Projected government budget surpluses of $2.6 trillion over the next decade are guaranteed to renew the debate over the best use of federal funds. We should use a portion of these funds to provide quality child care and preschool education to low-income children, including those whose mothers now must work because of welfare reform. This can be accomplished by reorienting child-care subsidies and tax credits toward low-income working families and by investing more in high-quality preschool programs for their children. A carefully executed program that provided one or two years of early education to children in families earning modest incomes would pay for itself by improving children’s future opportunities. Such assistance would simultaneously reduce hardship for the so-called working poor.

For the second consecutive year, the president has proposed a major increase in funding for child care and early childhood education. The 1998 proposal foundered when Congress failed to approve tobacco taxes designated to pay for it. But the more than fifty bills introduced in the 105th Congress demonstrate widespread support for publicly financed child care. The debate mainly has centered on the federal government’s role in funding care, the quality of care, and the income targeting of assistance. Policymakers also question whether stay-at-home and working mothers should receive the same benefits. Clinton has proposed a child-care tax credit to provide additional assistance to nonworking parents with children less than a year old.

▶ _Data_

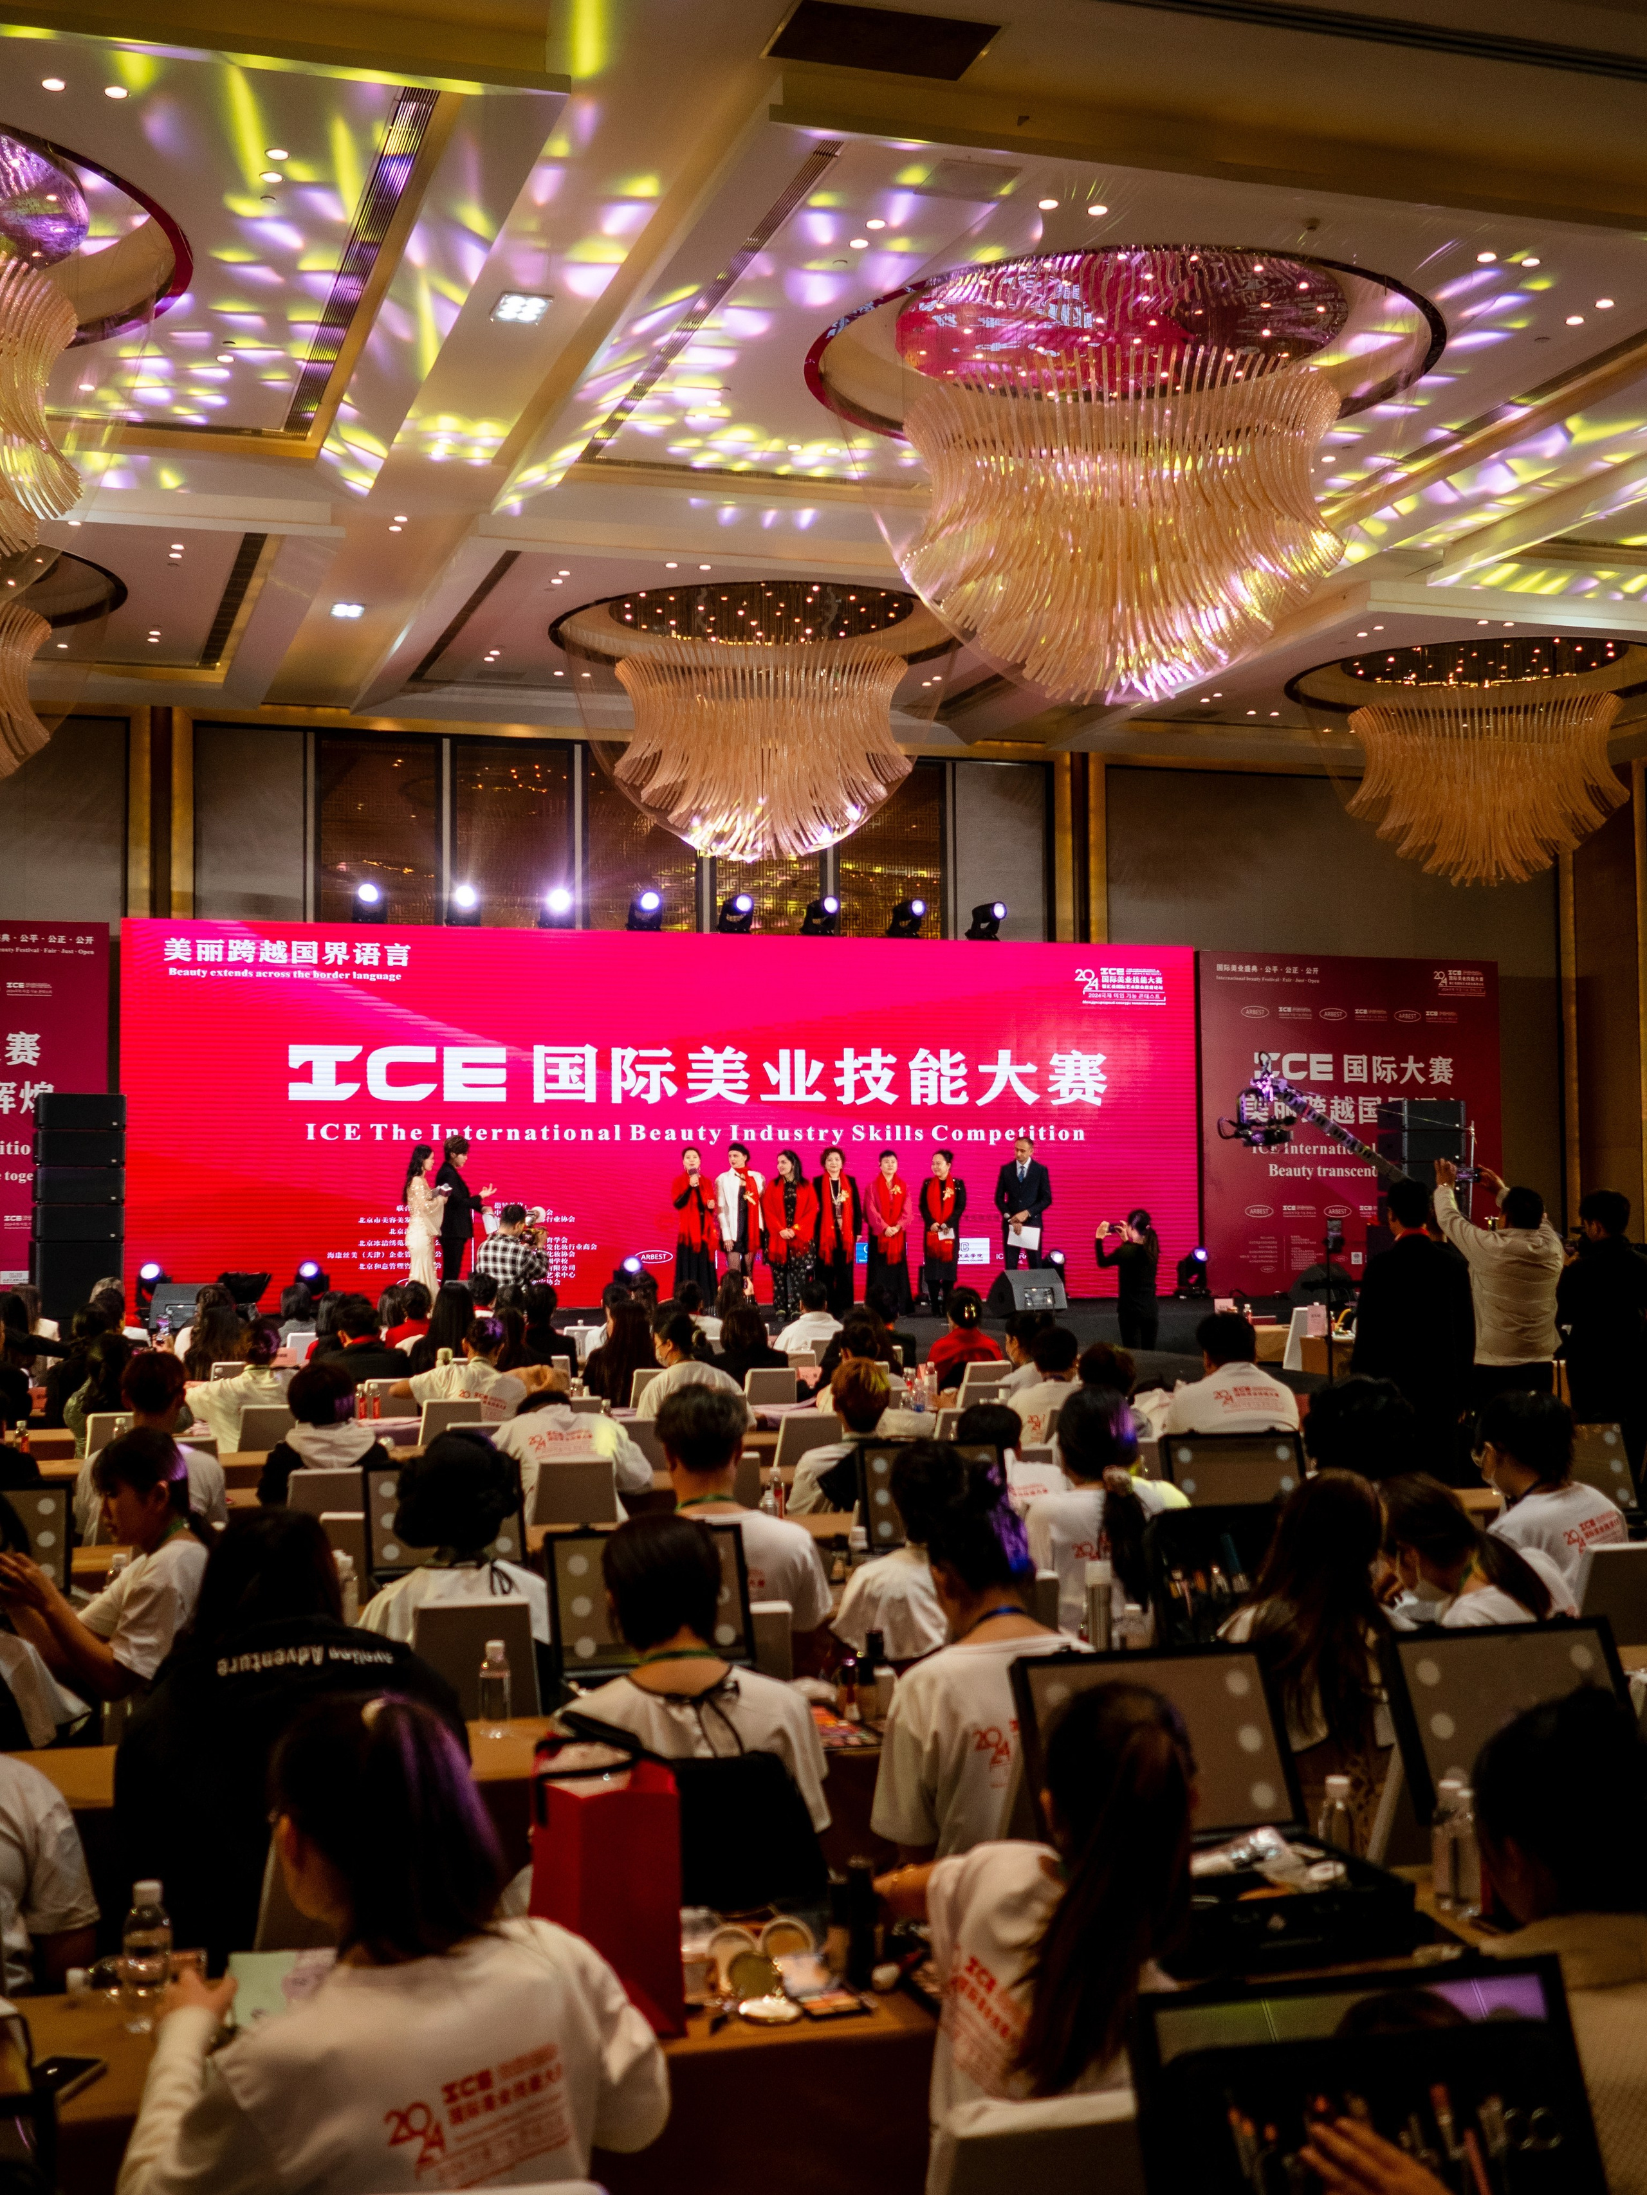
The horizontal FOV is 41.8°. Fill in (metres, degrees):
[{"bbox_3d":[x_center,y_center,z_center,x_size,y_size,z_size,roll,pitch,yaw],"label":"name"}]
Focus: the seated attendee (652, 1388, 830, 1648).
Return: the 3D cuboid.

▶ _Exercise tasks_
**1)** Reproduce word for word the part of the child care funding text between "Projected government budget" and "so-called working poor.", inclusive.
**2)** According to the child care funding text, why did the 1998 proposal founder?

▶ _Results of the exercise_
**1)**
Projected government budget surpluses of $2.6 trillion over the next decade are guaranteed to renew the debate over the best use of federal funds. We should use a portion of these funds to provide quality child care and preschool education to low-income children, including those whose mothers now must work because of welfare reform. This can be accomplished by reorienting child-care subsidies and tax credits toward low-income working families and by investing more in high-quality preschool programs for their children. A carefully executed program that provided one or two years of early education to children in families earning modest incomes would pay for itself by improving children’s future opportunities. Such assistance would simultaneously reduce hardship for the so-called working poor.

**2)** Congress failed to approve the tobacco taxes designated to pay for it.